Neden ürpeririz? Bilinmezlikten mi, boşluktan mı? Yoksa en çok, hiçbir zaman tamamlanmayacak olanın içinde yaşamaktan mı?
Aira’nın edebiyatı eksiklikle başlar. Tamamlanmamış olan, çevresinde bir çekim alanı yaratır. Yaklaşırız ama asla içeri giremeyiz. O bir anlatıcıdan çok bir mimardır. Hikâyeleri, eksik bırakılmış duvarlar, yarım kalmış çizimler gibidir.
Bu “yarım kalmışlık”, anlatıya bir gerilim değil, bir yoğunluk kazandırır. Tıpkı yarım kalan bir cümlenin çağrıştırdığı fazlalık gibi.
Tamamlanmayan Bir Yazar
César Aira, Arjantin edebiyatının en üretken ve en deneysel yazarlarından biri. Onu bir tanıma sığdırmak imkânsız. Ne belli bir ekole bağlıdır ne bir akıma. O, sadece yazar. Ve bunu kesintisiz, neredeyse nefes alır gibi yapar.
1949’da Arjantin’in Pringles kasabasında doğar, yazar kimliğini Buenos Aires’te inşa eder. Başlangıçta Borges’in labirentleri, Cortázar’ın oyunları arasında gezinir. Kısa sürede kendi anlatı biçimini kurar. Borges’te düzen, Cortázar’da oyun; Aira’da ise yalnızca akış vardır.

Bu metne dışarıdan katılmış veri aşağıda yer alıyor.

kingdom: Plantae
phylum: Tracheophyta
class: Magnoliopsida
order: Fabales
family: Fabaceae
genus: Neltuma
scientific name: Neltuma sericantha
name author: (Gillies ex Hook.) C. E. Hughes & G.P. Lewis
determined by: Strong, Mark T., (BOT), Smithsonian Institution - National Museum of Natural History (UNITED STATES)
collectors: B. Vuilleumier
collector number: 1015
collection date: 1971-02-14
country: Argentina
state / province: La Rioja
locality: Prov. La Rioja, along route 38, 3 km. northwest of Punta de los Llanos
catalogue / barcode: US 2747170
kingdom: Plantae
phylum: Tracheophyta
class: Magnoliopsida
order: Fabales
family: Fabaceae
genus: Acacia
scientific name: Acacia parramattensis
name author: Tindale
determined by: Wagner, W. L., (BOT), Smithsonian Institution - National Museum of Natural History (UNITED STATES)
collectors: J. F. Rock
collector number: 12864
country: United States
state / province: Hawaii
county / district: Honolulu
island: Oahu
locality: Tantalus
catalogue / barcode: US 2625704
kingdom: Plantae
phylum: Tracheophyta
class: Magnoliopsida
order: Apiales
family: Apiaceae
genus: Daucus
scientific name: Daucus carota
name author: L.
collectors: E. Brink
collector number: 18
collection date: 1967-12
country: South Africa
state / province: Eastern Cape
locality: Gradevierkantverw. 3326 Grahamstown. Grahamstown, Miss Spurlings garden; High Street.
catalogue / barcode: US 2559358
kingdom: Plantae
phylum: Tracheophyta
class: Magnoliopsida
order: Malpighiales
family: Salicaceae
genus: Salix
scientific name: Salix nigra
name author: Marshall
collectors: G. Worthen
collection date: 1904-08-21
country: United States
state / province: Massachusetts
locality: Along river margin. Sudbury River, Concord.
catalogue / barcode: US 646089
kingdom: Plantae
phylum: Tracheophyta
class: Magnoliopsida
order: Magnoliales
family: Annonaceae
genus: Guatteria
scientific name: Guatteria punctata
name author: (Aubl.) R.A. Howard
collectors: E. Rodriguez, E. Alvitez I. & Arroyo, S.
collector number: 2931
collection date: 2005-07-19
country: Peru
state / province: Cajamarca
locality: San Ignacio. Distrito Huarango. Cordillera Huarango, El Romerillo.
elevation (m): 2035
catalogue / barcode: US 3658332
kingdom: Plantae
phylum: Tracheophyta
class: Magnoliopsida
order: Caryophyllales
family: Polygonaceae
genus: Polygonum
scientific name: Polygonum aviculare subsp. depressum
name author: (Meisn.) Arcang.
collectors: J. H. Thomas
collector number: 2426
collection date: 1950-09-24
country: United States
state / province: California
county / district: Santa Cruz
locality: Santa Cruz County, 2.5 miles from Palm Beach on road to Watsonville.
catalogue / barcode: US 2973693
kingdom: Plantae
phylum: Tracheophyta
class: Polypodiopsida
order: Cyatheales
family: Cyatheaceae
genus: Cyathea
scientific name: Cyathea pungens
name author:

Planlamaz, karakter çizmez, olay örgüsü kurmaz. Zaman onun metinlerinde çizgisel değil, yüzeysel, kaygan ve geçicidir.
Kendi ifadesiyle:
“Ben geri dönüp düzeltmem. Bir paragrafı yazdığımda, bir daha ona bakmam. Anlatı hareket etmeli, akmalı. Kusurlu olabilir ama durmamalı.”
Aira için büyülü gerçekçilik bir estetik değil, parçalanması gereken bir yapıdır. Gabriel García Márquez’in evreninde büyü gerçekliğe sinerken, Aira’da ise gerçek ve büyü yan yana durur, birbirine değip geri çekilir. Gerçek, büyüyle çözünmez; büyü de gerçeğe eklemlenmez. Sadece çatlaklar oluşur. Bu çatlaklar, onun anlatılarında tamamlanmamışlık hissini derinleştirir. Sanat ile gerçeklik arasındaki sınırlar silikleşir; fikirler, onu doğuran kişiden bağımsız birer hayalete dönüşür.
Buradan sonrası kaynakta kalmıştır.